A. Security — we cannot allow just anyone to do calls to internal API. We need to block the option to be used by trusted people within the organization. This is done by assigning access to specific IP’s / Mac address.
Other option is to block access altogether and ONLY the applications can call each other i.e only calls from application within that environment vlan can do API calls. A third option is to control it using VPN but require a lot of handling.

B. Auditing — If a team member runs a script from his own station will someone know?
how can we oversees such actions?

C. Consistency — lets say we agree on a single script to run our code.
What if I need to change it just a little bit so now every call I make have a different footprint?

The Most common tool to use today is Postman. It’s very light and easy to use and it only falls short on one thing: Proper Auditing.

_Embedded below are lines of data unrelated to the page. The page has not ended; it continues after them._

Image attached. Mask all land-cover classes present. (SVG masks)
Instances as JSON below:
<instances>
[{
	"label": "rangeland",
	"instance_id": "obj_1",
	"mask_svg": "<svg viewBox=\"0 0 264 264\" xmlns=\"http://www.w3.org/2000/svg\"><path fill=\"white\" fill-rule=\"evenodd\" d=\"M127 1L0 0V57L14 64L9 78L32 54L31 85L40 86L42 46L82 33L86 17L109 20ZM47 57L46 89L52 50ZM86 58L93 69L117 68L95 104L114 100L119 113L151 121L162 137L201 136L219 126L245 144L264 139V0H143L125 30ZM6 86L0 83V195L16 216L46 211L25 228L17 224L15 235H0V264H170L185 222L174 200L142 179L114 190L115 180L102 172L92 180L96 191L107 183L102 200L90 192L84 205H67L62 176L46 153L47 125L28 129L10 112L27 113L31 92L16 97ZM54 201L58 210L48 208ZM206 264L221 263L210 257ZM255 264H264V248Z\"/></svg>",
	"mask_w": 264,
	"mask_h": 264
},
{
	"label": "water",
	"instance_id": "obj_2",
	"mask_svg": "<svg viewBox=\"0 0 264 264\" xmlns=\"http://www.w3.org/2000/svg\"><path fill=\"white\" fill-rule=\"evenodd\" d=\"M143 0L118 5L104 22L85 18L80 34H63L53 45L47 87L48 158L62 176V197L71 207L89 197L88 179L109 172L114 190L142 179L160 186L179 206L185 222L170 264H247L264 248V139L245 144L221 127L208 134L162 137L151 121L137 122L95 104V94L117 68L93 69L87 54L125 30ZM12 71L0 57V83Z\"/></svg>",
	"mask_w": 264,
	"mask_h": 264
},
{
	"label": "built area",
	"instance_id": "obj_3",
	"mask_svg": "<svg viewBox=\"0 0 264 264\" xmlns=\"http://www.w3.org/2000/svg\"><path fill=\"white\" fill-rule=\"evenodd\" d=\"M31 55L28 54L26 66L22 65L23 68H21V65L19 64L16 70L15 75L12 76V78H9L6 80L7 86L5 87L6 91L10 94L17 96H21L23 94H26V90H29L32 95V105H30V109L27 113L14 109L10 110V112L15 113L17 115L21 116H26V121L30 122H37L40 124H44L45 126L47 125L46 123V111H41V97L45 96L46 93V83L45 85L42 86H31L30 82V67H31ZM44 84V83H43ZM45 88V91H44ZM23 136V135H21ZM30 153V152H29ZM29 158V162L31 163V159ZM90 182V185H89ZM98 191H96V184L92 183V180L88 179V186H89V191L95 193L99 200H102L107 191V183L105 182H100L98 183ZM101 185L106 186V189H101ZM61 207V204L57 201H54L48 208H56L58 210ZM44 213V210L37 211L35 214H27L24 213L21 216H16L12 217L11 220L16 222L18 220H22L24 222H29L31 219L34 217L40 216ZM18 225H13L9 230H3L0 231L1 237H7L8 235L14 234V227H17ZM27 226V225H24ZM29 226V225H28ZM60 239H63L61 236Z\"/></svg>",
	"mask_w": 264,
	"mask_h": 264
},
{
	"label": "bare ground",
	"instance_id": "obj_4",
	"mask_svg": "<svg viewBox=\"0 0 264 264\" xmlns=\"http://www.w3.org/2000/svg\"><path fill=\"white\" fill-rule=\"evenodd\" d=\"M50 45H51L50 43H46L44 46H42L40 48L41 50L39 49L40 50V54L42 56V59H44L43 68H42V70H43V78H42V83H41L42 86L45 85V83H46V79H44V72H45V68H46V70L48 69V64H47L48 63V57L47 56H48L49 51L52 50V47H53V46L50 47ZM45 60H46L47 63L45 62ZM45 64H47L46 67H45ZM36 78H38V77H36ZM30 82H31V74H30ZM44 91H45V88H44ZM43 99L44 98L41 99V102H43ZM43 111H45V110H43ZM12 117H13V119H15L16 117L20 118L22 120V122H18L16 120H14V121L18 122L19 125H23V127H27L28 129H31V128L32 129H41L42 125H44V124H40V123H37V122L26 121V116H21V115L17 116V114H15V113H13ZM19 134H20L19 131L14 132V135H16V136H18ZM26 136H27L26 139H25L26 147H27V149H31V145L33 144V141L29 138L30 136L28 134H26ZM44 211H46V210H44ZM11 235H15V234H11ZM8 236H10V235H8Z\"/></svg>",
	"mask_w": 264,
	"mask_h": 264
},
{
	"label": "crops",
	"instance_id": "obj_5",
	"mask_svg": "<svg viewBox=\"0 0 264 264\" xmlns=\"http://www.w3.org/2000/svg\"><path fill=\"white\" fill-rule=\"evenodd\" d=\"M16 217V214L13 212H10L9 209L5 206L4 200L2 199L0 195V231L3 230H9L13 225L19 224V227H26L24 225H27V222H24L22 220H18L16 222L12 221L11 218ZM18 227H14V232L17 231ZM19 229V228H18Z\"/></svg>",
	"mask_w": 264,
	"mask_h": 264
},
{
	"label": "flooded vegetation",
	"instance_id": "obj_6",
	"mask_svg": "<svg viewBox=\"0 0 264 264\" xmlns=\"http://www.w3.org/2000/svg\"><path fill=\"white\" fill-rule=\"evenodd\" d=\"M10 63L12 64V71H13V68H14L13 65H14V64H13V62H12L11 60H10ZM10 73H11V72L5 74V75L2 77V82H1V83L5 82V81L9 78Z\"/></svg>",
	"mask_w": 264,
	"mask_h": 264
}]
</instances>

We therefore are in need to find a way to make those swagger calls more contained , secure and capable to interrogate later.Introducing APIer

APACHE NIFI

Apache NiFi supports powerful and scalable directed graphs of data routing, transformation, and system mediation logic

Nifi is a great tool for data shipment & enrichment that can be use on many purposes and can handle thousand of flow file to be process in seconds. That is the reason we choose it for this flow as it can do:

1.HTTP/S calls.
2.Get data from the DB.
3.Update the DB.
4.Handle the load.
5.Flow control can be used on many attributes.

Solution architecture

The below will illustrate the general architecture:

APIer architecture

1. The support team get a ticket about a bad population that need to be fixed.
2. They investigate and find the required population
3. Get the data to a dedicated table in the DB (Full sql schema in the git below):
4. Nifi always listen to that table and once it finds population with status “0”[new and ready] it extracts the population into flow files and update the db back with status “1”[in transit].
5. Based on the data in that table it does the API calls ( more detailed flow below) and get back the response code for call
6. Nifi update the DB back with the response for each call.

NIFI FLOW

Using the above flow allows us to scale our calls tremendously with a clear way to track all the calls and do stats on how many calls succeeded and to what endpoint. we visualize it using Grafana for better understanding.
Some Stats:
1. Started 2019–01–23 and been running since ( 908 days )
2. Created 8760046 calls so far ,of which 6894019 were successful
3. Used by different 20 users ( some are automation flows )
4. Called 30 different internal services over time

APIer stats in Grafana

we collect all of nifi logs to our ELK stack to create alerts on the call that were not successful to understand why.

SQL SCHEMA

Inside the dedicated sql table “APIer” :

[ID] [int] IDENTITY(1,1) NOT NULL,
[MethodID] [int] NOT NULL, // method connect as for FK to APIerMethods. can control the CRUD type
[Body] [nvarchar](max) NULL,
[Headers] [nvarchar](max) NULL,
[DelayInMiliseconds] [int] NULL,
[URI] [nvarchar](1000) NOT NULL, // The End Point the nifi will call
[StatusID] [int] NOT NULL,
[CreateDate] [datetime2](7) NOT NULL,
[UpdateDate] [datetime2](7) NOT NULL,
[Ticket] [nvarchar](200) NULL, // Ticket id of the request
[RequestedUser] [varchar](250) NOT NULL,
[ResponseBody] [nvarchar](max) NULL // the status of call will be update here

The full APIer template can be found in the following GitHub repository including:
1. SQL folder with all the necessary tables and SP
2.Nifi XML ( and JSON) template.

https://github.com/mormor83/APIer

Conclusion

This flow has become our main source for the support team ( and some of the developers teams :) ) to run multiple API calls directly from the DB. with Nifi built in “ControlRate” processor we can moderate the flow files based on a few parameters. We can scale it however we want and most importantly we can log and trace each call.